O presidente Luiz Inácio Lula da Silva não irá a Davos desta vez, ao contrário de 2003, quando havia acabado de assumir seu primeiro mandato, mas o discurso do governo é parecido com o daquela vez: informar ao mundo que o país tem um projeto de crescimento sólido, estruturado e comprometido com a responsabilidade fiscal.

Os principais nomes do país na Suíça serão o ministro da Fazenda, Fernando Haddad, escalado para apresentar a agenda econômica do governo em reuniões com outros governos e com empresários e investidores; e a ministra do Meio Ambiente e Mudança do Clima, Marina Silva.

Uma das referências globais no assunto, Marina tem a missão de mostrar o Brasil como protagonista nas discussões para ao menos desacelerar as mudanças climáticas, vistas como irreversíveis por alguns analistas.

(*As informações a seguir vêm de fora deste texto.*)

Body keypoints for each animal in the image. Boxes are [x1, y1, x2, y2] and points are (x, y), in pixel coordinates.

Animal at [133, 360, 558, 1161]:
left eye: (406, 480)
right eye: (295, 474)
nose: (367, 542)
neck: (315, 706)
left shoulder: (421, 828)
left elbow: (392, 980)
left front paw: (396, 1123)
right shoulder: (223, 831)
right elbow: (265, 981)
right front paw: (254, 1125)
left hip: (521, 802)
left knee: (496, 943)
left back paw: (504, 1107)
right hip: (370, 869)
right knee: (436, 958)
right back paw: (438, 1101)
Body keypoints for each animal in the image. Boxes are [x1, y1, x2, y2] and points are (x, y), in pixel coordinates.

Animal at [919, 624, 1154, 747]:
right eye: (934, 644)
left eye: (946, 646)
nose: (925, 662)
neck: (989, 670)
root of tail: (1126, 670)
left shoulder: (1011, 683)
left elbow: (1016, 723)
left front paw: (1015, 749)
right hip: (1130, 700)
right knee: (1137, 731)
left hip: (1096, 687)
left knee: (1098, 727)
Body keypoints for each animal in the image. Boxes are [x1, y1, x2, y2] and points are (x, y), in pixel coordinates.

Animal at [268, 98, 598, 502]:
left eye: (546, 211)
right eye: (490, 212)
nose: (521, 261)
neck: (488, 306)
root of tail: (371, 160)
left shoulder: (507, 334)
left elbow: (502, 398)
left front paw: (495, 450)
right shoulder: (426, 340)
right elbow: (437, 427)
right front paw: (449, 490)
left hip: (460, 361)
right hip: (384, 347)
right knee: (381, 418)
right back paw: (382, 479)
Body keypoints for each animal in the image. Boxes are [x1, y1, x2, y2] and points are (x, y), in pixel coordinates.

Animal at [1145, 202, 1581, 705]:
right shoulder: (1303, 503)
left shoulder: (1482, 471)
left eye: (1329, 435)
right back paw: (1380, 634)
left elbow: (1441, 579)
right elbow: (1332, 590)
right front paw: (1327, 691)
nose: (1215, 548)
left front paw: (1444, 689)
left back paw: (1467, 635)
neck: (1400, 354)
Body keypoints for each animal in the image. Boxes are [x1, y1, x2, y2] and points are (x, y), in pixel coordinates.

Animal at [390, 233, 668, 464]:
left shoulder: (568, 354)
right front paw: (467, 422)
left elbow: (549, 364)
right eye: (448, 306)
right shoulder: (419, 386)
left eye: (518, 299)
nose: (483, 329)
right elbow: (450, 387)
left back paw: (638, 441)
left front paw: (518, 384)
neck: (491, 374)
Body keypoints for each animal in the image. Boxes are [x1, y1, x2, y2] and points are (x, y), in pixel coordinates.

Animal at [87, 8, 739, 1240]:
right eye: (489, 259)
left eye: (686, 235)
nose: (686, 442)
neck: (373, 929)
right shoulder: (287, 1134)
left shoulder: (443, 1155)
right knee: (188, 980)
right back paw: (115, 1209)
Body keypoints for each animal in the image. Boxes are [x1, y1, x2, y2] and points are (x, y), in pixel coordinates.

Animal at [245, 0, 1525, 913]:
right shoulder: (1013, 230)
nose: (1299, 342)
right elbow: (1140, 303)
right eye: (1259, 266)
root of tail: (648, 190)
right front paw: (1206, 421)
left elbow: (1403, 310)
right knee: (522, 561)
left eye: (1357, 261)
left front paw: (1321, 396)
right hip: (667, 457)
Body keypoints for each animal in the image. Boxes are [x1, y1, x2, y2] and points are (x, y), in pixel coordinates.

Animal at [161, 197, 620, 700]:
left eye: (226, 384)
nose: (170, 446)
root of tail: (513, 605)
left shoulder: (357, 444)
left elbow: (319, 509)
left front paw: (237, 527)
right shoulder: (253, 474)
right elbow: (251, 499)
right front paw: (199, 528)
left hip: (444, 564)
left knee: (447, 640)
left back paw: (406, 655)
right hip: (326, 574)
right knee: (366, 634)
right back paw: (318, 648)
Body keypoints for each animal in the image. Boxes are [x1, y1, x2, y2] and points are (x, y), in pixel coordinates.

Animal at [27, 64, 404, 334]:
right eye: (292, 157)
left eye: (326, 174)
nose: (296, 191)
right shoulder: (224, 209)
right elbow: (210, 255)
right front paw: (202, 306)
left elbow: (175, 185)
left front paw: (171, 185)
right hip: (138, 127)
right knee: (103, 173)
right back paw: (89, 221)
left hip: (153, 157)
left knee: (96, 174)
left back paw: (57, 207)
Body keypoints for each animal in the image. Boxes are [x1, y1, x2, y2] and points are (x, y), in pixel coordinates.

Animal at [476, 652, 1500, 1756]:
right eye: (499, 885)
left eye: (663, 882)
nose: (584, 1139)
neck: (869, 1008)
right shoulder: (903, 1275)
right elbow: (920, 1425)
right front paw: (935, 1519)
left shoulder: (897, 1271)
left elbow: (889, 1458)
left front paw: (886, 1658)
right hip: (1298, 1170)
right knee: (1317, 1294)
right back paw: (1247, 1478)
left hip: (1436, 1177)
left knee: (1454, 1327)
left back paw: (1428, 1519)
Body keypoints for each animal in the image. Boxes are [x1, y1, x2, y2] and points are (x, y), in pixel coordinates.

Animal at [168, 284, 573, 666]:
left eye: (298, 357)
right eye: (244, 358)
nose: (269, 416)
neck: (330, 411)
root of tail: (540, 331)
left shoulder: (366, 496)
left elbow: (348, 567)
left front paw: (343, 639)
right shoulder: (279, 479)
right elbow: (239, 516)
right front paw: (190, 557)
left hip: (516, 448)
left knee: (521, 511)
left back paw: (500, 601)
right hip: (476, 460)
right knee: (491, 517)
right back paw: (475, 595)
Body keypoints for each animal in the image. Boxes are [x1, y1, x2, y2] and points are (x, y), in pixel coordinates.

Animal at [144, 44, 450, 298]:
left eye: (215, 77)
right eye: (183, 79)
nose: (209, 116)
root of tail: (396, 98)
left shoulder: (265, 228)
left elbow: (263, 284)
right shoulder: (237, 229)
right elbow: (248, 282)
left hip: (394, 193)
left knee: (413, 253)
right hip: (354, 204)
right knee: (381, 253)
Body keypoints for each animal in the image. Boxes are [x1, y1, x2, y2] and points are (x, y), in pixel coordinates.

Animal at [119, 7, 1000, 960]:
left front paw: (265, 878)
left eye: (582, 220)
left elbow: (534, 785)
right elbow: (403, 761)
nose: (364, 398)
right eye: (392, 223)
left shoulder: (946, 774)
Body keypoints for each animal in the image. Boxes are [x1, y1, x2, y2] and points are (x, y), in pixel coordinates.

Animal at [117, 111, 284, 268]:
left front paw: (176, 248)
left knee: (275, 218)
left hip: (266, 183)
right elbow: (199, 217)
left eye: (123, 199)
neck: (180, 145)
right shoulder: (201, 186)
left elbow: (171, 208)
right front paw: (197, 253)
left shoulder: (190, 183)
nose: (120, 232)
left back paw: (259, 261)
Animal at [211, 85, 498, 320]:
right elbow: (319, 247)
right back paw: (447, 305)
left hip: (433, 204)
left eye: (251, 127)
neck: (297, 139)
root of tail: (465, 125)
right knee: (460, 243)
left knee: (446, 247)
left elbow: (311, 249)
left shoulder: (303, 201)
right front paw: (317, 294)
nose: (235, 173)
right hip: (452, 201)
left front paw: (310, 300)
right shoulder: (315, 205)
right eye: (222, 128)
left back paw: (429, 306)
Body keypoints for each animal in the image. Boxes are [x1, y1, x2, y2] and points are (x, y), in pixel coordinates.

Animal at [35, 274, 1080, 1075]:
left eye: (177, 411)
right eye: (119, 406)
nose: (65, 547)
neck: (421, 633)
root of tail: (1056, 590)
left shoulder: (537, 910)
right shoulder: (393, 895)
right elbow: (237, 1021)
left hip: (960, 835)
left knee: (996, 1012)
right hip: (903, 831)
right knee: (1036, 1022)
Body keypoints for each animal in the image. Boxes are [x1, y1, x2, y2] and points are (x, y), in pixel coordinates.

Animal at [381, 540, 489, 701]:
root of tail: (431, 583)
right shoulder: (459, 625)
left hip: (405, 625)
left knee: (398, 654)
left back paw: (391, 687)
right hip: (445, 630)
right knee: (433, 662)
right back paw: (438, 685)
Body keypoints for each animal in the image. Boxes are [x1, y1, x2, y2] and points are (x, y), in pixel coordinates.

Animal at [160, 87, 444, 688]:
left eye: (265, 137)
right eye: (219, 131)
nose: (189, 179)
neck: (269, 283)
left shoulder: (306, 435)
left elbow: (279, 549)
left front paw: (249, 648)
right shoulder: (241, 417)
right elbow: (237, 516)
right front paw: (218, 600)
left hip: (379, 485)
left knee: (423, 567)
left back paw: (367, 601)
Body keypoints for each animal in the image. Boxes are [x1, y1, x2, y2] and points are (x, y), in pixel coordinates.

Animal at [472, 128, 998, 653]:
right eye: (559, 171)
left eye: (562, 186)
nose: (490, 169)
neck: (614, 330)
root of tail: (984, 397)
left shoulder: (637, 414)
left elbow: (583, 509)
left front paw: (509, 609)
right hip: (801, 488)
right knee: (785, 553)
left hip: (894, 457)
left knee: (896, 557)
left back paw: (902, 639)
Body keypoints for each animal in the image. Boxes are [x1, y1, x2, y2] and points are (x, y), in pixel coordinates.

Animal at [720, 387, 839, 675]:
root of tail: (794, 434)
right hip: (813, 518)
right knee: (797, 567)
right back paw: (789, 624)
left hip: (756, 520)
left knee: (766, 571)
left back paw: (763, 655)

Debates sobre como os eventos climáticos extremos estão se tornando mais frequentes estão na agenda, assim como o risco que eles causam de insegurança alimentar e a possibilidade de atenuar esses efeitos a partir do uso de fontes de energias renováveis.

A delegação brasileira ainda conta com empresários, representantes de organizações não governamentais e autoridades locais, como os governadores de São Paulo, Tarcísio Gomes de Freitas; Rio Grande do Sul, Eduardo Leite; e Pará, Helder Barbalho. Tarcísio fala abertamente em buscar investidores internacionais para empresas em fase de privatização, como a Sabesp.